Results based on AdaBoostClassifier :  0.760457963089542


### Stochastic Gradient Boosting : -  

Stochastic Gradient Boosting (also called Gradient Boosting Machines) are one of the most sophisticated ensemble techniques. It is also a technique that is proving to be perhaps one of the best techniques available for improving performance via ensembles.

In [9]:
from sklearn.ensemble import GradientBoostingClassifier

num_trees = 100

seed = 7

kfold = KFold(n_splits=10)
model = GradientBoostingClassifier(n_estimators=num_trees, random_state=seed)
results = cross_val_score(model, X, y, cv=kfold)
print("Results based on GradientBoostingClassifier (GB) : ", results.mean())

Results based on GradientBoostingClassifier (GB) :  0.7681989063568012


### Voting Ensemble : -  

Voting is one of the simplest ways of combining the predictions from multiple machine learning algorithms.
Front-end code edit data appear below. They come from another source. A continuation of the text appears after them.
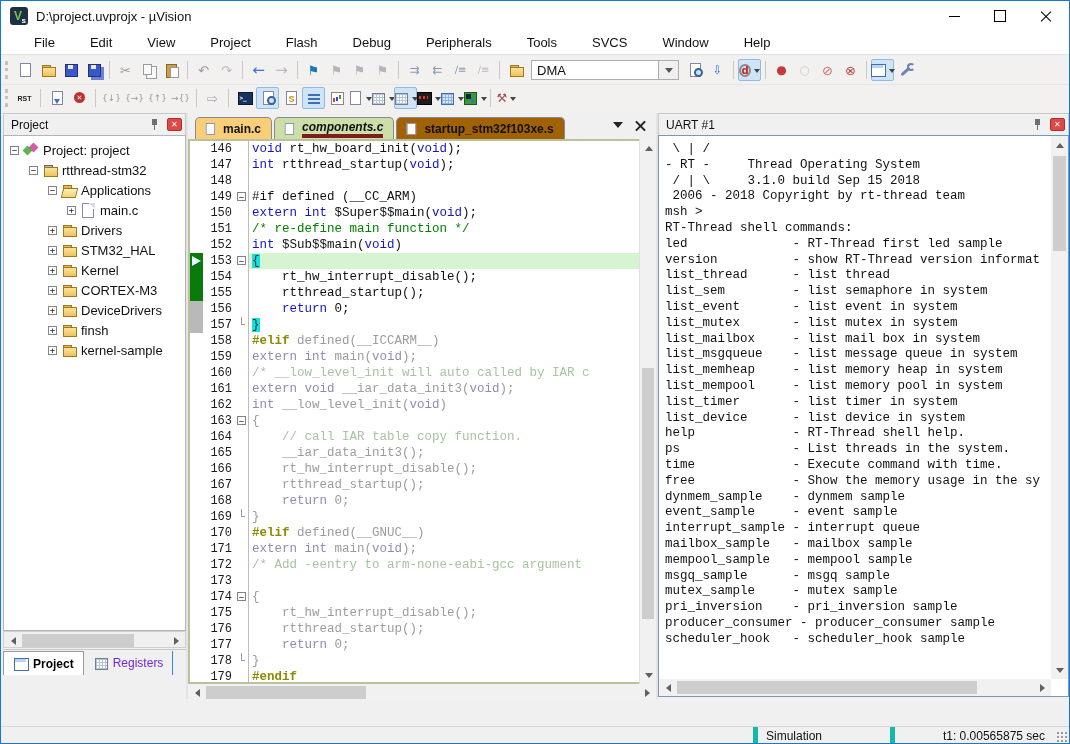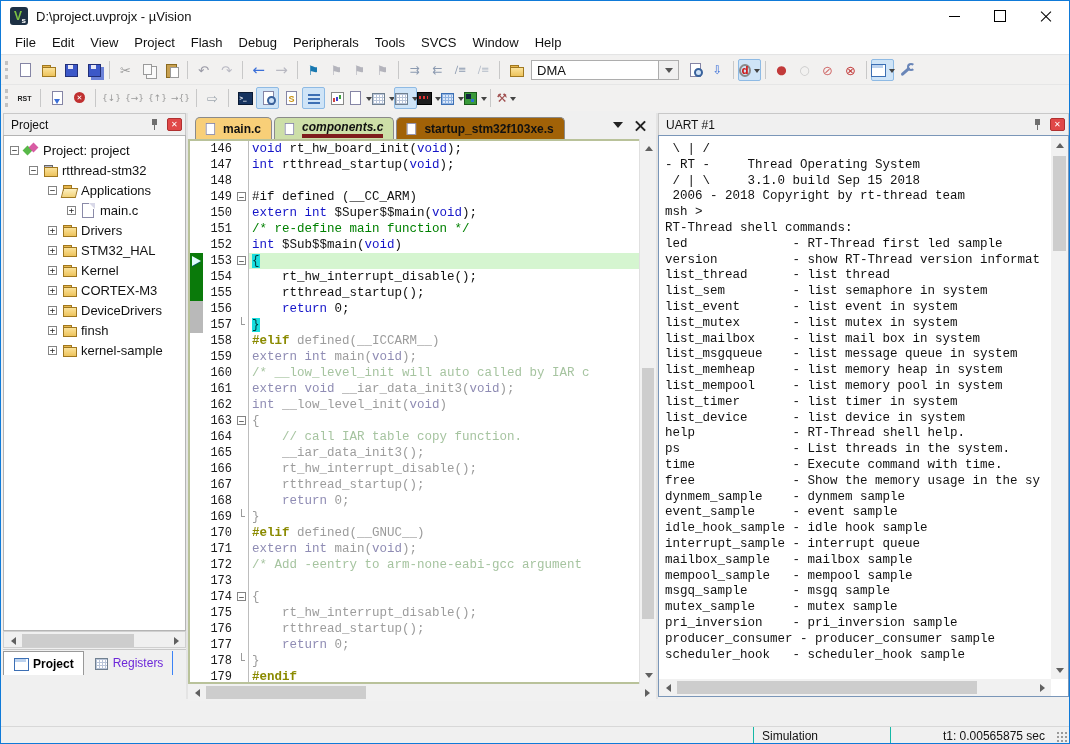"File" .menu-item { margin-left: none -> 19px }
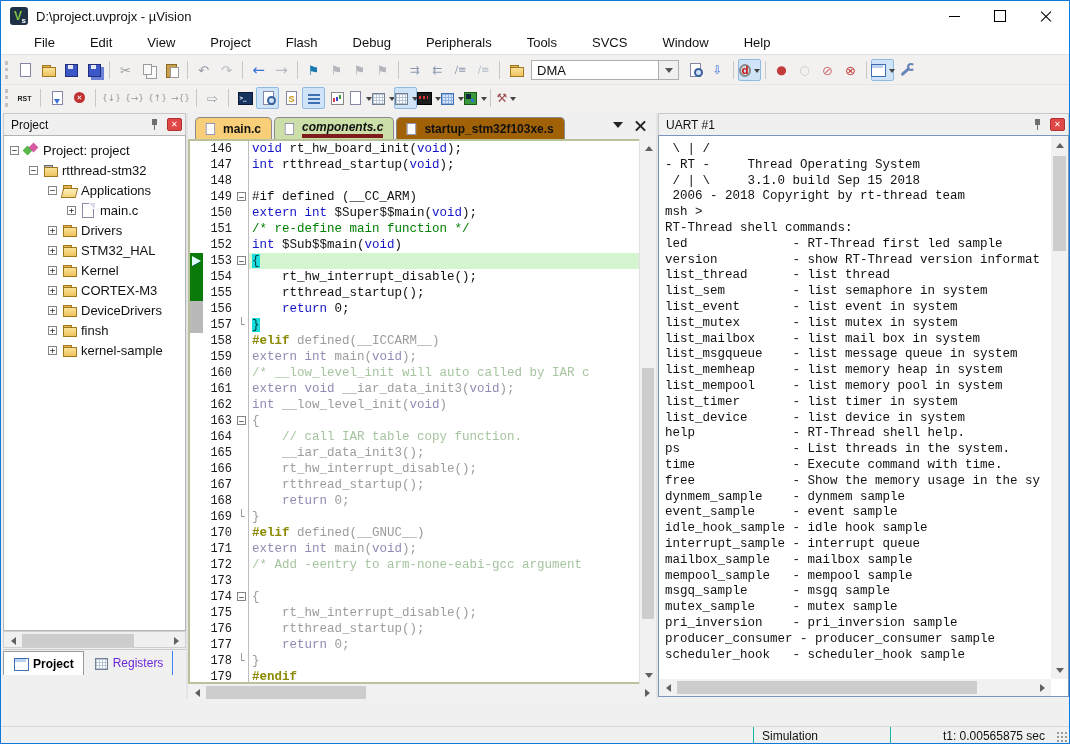"idle_hook_sample - idle hook sample" div.uline { html: <div>idle_hook_sample - idle hook sample</div> -> none }
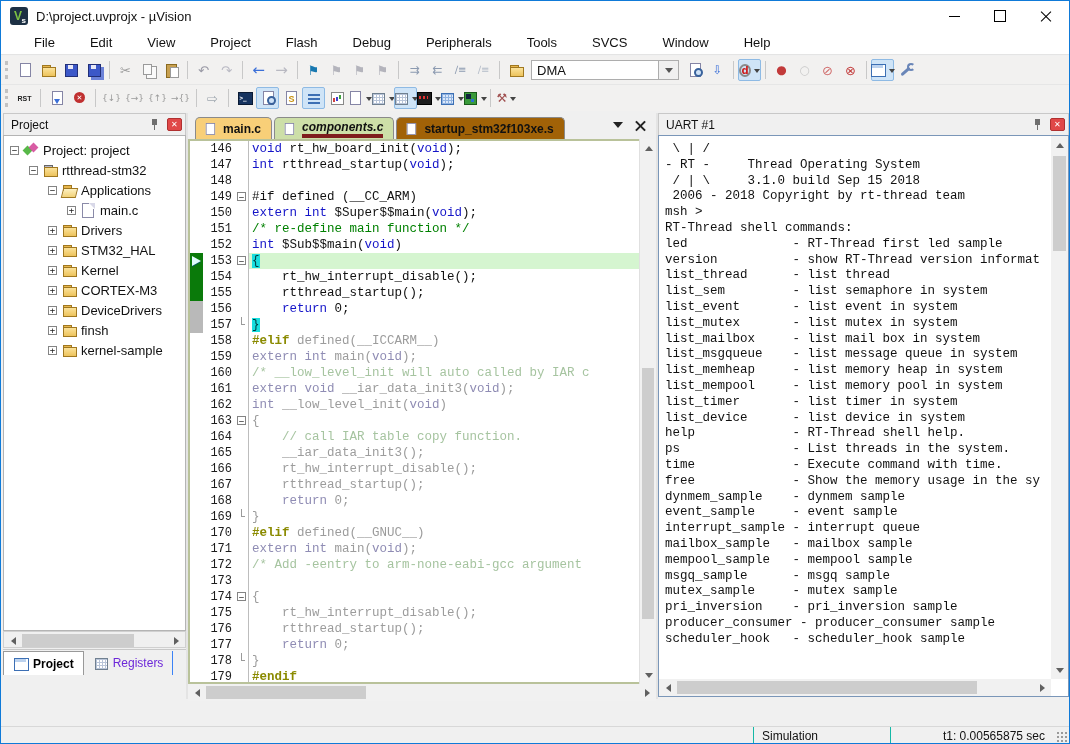"Simulation" .scell { border-left: 1px solid #14b8a6 -> 5px solid #14b8a6 }
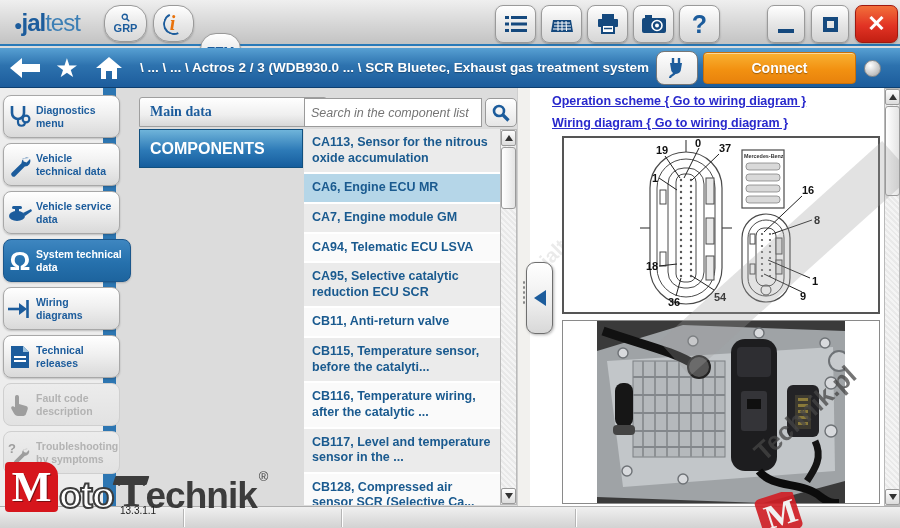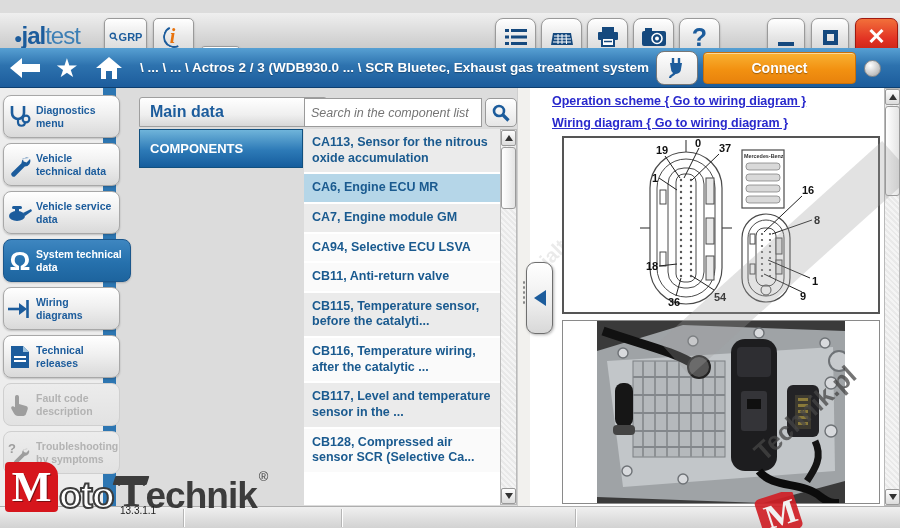"●jaltest" .titlebar { top: 13px -> 0 }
It works by first creating two or more standalone models from your training dataset.
A Voting Classifier can then be used to wrap your models and average the predictions of the sub-models when asked to make predictions for new data.

In [10]:
from sklearn.linear_model import LogisticRegression
from sklearn.tree import DecisionTreeClassifier
from sklearn.svm import SVC
from sklearn.ensemble import VotingClassifier

In [13]:
## create the sub models

estimators = []

model1 = LogisticRegression()
estimators.append(('Logistic Regression', model1))

model2 = DecisionTreeClassifier()
estimators.append(('Decision Tree', model2))

model3 = SVC()
estimators.append(('SVM', model3))

In [14]:
## Create the ensemble model 

ensemble = VotingClassifier(estimators)

results = cross_val_score(ensemble, X, y, cv=kfold)

print("Results based on Voting Classifier : ", results.mean())

Results based on Voting Classifier :  0.7668831168831168